- **Task details**
The records sit below this line. Repeat all of them exactly.

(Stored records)
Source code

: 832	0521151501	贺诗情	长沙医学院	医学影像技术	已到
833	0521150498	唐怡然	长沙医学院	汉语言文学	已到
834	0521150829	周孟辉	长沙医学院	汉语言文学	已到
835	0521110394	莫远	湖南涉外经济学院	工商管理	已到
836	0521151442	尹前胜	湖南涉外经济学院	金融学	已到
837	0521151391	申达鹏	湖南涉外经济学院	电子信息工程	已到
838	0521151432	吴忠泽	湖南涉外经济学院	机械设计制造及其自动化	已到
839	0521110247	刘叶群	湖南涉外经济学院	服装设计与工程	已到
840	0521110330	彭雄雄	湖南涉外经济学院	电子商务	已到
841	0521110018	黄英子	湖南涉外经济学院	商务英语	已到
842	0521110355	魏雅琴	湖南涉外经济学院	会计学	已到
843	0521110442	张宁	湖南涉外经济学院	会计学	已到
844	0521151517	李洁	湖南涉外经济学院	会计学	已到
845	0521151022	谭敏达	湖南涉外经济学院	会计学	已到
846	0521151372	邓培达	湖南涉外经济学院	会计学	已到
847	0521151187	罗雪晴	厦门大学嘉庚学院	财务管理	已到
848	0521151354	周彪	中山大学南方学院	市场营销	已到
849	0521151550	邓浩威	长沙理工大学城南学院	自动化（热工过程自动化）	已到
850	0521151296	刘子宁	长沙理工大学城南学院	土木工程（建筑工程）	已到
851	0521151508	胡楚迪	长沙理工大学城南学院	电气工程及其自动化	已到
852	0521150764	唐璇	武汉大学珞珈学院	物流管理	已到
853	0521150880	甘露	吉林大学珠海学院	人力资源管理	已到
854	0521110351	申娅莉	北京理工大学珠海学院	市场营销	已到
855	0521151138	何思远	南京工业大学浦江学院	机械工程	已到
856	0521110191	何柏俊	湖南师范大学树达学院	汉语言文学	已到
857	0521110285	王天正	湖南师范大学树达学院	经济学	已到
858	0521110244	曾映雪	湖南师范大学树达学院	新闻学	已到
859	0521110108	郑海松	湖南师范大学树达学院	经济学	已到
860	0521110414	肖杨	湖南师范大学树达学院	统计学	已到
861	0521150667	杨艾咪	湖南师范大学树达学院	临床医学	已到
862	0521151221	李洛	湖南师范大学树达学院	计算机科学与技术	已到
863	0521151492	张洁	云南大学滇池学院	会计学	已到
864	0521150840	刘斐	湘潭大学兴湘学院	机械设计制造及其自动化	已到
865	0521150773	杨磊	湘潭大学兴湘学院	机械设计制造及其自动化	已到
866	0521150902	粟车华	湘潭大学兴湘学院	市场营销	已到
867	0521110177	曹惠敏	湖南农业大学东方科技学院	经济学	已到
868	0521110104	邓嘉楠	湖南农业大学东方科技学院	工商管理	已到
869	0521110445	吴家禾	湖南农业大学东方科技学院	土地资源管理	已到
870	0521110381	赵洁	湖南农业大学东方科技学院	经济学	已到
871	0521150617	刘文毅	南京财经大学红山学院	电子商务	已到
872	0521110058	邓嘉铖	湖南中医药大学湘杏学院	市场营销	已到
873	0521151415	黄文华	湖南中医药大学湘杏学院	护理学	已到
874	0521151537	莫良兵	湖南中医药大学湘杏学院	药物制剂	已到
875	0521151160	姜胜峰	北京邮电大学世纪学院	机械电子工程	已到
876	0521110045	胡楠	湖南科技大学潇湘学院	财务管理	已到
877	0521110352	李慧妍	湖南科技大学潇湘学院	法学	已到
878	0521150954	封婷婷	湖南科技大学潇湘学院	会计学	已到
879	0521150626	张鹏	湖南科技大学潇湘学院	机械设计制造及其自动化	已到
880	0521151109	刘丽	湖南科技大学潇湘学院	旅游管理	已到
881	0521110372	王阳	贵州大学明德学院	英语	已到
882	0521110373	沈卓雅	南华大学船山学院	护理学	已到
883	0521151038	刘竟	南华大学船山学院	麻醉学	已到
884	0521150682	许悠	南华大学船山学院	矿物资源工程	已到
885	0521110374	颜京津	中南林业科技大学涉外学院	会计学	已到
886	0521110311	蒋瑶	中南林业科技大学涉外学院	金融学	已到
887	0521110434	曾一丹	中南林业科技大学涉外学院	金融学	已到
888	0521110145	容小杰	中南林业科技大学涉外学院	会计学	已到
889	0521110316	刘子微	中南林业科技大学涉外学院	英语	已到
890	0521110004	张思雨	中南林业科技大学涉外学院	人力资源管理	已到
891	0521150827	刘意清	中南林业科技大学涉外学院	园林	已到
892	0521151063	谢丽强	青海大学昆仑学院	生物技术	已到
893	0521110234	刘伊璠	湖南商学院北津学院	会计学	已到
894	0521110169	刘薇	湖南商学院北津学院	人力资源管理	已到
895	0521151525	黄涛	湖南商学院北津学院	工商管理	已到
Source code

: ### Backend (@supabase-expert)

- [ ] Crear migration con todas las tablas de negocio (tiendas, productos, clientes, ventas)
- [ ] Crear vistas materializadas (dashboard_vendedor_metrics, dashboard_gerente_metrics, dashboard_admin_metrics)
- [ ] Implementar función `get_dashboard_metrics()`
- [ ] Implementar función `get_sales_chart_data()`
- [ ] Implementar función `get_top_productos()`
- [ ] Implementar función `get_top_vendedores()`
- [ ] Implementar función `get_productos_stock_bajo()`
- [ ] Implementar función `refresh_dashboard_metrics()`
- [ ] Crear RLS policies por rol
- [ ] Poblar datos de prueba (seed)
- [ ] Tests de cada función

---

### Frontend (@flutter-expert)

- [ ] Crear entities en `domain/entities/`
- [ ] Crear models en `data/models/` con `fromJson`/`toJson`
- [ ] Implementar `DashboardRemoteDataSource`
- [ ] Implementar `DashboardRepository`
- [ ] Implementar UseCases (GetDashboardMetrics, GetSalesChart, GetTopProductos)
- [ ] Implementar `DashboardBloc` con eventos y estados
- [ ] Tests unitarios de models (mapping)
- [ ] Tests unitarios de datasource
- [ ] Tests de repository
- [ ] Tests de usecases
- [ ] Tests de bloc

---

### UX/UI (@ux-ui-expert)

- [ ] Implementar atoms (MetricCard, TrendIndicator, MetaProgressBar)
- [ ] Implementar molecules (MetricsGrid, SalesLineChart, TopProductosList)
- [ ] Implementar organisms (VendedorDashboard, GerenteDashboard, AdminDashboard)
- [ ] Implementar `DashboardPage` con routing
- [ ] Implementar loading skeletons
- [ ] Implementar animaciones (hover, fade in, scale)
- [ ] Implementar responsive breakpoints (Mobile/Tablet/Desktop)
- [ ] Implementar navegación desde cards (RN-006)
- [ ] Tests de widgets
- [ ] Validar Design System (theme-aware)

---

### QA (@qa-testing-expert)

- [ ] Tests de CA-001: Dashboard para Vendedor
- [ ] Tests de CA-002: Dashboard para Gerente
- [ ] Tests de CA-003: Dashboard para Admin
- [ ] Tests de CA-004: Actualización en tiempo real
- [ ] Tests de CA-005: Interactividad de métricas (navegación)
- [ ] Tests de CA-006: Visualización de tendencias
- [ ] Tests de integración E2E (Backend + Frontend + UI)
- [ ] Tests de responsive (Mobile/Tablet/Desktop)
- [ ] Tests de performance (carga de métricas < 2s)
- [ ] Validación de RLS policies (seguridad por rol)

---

- **Answer to the problem**
Source code

: 832	0521151501	贺诗情	长沙医学院	医学影像技术	已到
833	0521150498	唐怡然	长沙医学院	汉语言文学	已到
834	0521150829	周孟辉	长沙医学院	汉语言文学	已到
835	0521110394	莫远	湖南涉外经济学院	工商管理	已到
836	0521151442	尹前胜	湖南涉外经济学院	金融学	已到
837	0521151391	申达鹏	湖南涉外经济学院	电子信息工程	已到
838	0521151432	吴忠泽	湖南涉外经济学院	机械设计制造及其自动化	已到
839	0521110247	刘叶群	湖南涉外经济学院	服装设计与工程	已到
840	0521110330	彭雄雄	湖南涉外经济学院	电子商务	已到
841	0521110018	黄英子	湖南涉外经济学院	商务英语	已到
842	0521110355	魏雅琴	湖南涉外经济学院	会计学	已到
843	0521110442	张宁	湖南涉外经济学院	会计学	已到
844	0521151517	李洁	湖南涉外经济学院	会计学	已到
845	0521151022	谭敏达	湖南涉外经济学院	会计学	已到
846	0521151372	邓培达	湖南涉外经济学院	会计学	已到
847	0521151187	罗雪晴	厦门大学嘉庚学院	财务管理	已到
848	0521151354	周彪	中山大学南方学院	市场营销	已到
849	0521151550	邓浩威	长沙理工大学城南学院	自动化（热工过程自动化）	已到
850	0521151296	刘子宁	长沙理工大学城南学院	土木工程（建筑工程）	已到
851	0521151508	胡楚迪	长沙理工大学城南学院	电气工程及其自动化	已到
852	0521150764	唐璇	武汉大学珞珈学院	物流管理	已到
853	0521150880	甘露	吉林大学珠海学院	人力资源管理	已到
854	0521110351	申娅莉	北京理工大学珠海学院	市场营销	已到
855	0521151138	何思远	南京工业大学浦江学院	机械工程	已到
856	0521110191	何柏俊	湖南师范大学树达学院	汉语言文学	已到
857	0521110285	王天正	湖南师范大学树达学院	经济学	已到
858	0521110244	曾映雪	湖南师范大学树达学院	新闻学	已到
859	0521110108	郑海松	湖南师范大学树达学院	经济学	已到
860	0521110414	肖杨	湖南师范大学树达学院	统计学	已到
861	0521150667	杨艾咪	湖南师范大学树达学院	临床医学	已到
862	0521151221	李洛	湖南师范大学树达学院	计算机科学与技术	已到
863	0521151492	张洁	云南大学滇池学院	会计学	已到
864	0521150840	刘斐	湘潭大学兴湘学院	机械设计制造及其自动化	已到
865	0521150773	杨磊	湘潭大学兴湘学院	机械设计制造及其自动化	已到
866	0521150902	粟车华	湘潭大学兴湘学院	市场营销	已到
867	0521110177	曹惠敏	湖南农业大学东方科技学院	经济学	已到
868	0521110104	邓嘉楠	湖南农业大学东方科技学院	工商管理	已到
869	0521110445	吴家禾	湖南农业大学东方科技学院	土地资源管理	已到
870	0521110381	赵洁	湖南农业大学东方科技学院	经济学	已到
871	0521150617	刘文毅	南京财经大学红山学院	电子商务	已到
872	0521110058	邓嘉铖	湖南中医药大学湘杏学院	市场营销	已到
873	0521151415	黄文华	湖南中医药大学湘杏学院	护理学	已到
874	0521151537	莫良兵	湖南中医药大学湘杏学院	药物制剂	已到
875	0521151160	姜胜峰	北京邮电大学世纪学院	机械电子工程	已到
876	0521110045	胡楠	湖南科技大学潇湘学院	财务管理	已到
877	0521110352	李慧妍	湖南科技大学潇湘学院	法学	已到
878	0521150954	封婷婷	湖南科技大学潇湘学院	会计学	已到
879	0521150626	张鹏	湖南科技大学潇湘学院	机械设计制造及其自动化	已到
880	0521151109	刘丽	湖南科技大学潇湘学院	旅游管理	已到
881	0521110372	王阳	贵州大学明德学院	英语	已到
882	0521110373	沈卓雅	南华大学船山学院	护理学	已到
883	0521151038	刘竟	南华大学船山学院	麻醉学	已到
884	0521150682	许悠	南华大学船山学院	矿物资源工程	已到
885	0521110374	颜京津	中南林业科技大学涉外学院	会计学	已到
886	0521110311	蒋瑶	中南林业科技大学涉外学院	金融学	已到
887	0521110434	曾一丹	中南林业科技大学涉外学院	金融学	已到
888	0521110145	容小杰	中南林业科技大学涉外学院	会计学	已到
889	0521110316	刘子微	中南林业科技大学涉外学院	英语	已到
890	0521110004	张思雨	中南林业科技大学涉外学院	人力资源管理	已到
891	0521150827	刘意清	中南林业科技大学涉外学院	园林	已到
892	0521151063	谢丽强	青海大学昆仑学院	生物技术	已到
893	0521110234	刘伊璠	湖南商学院北津学院	会计学	已到
894	0521110169	刘薇	湖南商学院北津学院	人力资源管理	已到
895	0521151525	黄涛	湖南商学院北津学院	工商管理	已到
Source code

: ### Backend (@supabase-expert)

- [ ] Crear migration con todas las tablas de negocio (tiendas, productos, clientes, ventas)
- [ ] Crear vistas materializadas (dashboard_vendedor_metrics, dashboard_gerente_metrics, dashboard_admin_metrics)
- [ ] Implementar función `get_dashboard_metrics()`
- [ ] Implementar función `get_sales_chart_data()`
- [ ] Implementar función `get_top_productos()`
- [ ] Implementar función `get_top_vendedores()`
- [ ] Implementar función `get_productos_stock_bajo()`
- [ ] Implementar función `refresh_dashboard_metrics()`
- [ ] Crear RLS policies por rol
- [ ] Poblar datos de prueba (seed)
- [ ] Tests de cada función

---

### Frontend (@flutter-expert)

- [ ] Crear entities en `domain/entities/`
- [ ] Crear models en `data/models/` con `fromJson`/`toJson`
- [ ] Implementar `DashboardRemoteDataSource`
- [ ] Implementar `DashboardRepository`
- [ ] Implementar UseCases (GetDashboardMetrics, GetSalesChart, GetTopProductos)
- [ ] Implementar `DashboardBloc` con eventos y estados
- [ ] Tests unitarios de models (mapping)
- [ ] Tests unitarios de datasource
- [ ] Tests de repository
- [ ] Tests de usecases
- [ ] Tests de bloc

---

### UX/UI (@ux-ui-expert)

- [ ] Implementar atoms (MetricCard, TrendIndicator, MetaProgressBar)
- [ ] Implementar molecules (MetricsGrid, SalesLineChart, TopProductosList)
- [ ] Implementar organisms (VendedorDashboard, GerenteDashboard, AdminDashboard)
- [ ] Implementar `DashboardPage` con routing
- [ ] Implementar loading skeletons
- [ ] Implementar animaciones (hover, fade in, scale)
- [ ] Implementar responsive breakpoints (Mobile/Tablet/Desktop)
- [ ] Implementar navegación desde cards (RN-006)
- [ ] Tests de widgets
- [ ] Validar Design System (theme-aware)

---

### QA (@qa-testing-expert)

- [ ] Tests de CA-001: Dashboard para Vendedor
- [ ] Tests de CA-002: Dashboard para Gerente
- [ ] Tests de CA-003: Dashboard para Admin
- [ ] Tests de CA-004: Actualización en tiempo real
- [ ] Tests de CA-005: Interactividad de métricas (navegación)
- [ ] Tests de CA-006: Visualización de tendencias
- [ ] Tests de integración E2E (Backend + Frontend + UI)
- [ ] Tests de responsive (Mobile/Tablet/Desktop)
- [ ] Tests de performance (carga de métricas < 2s)
- [ ] Validación de RLS policies (seguridad por rol)

---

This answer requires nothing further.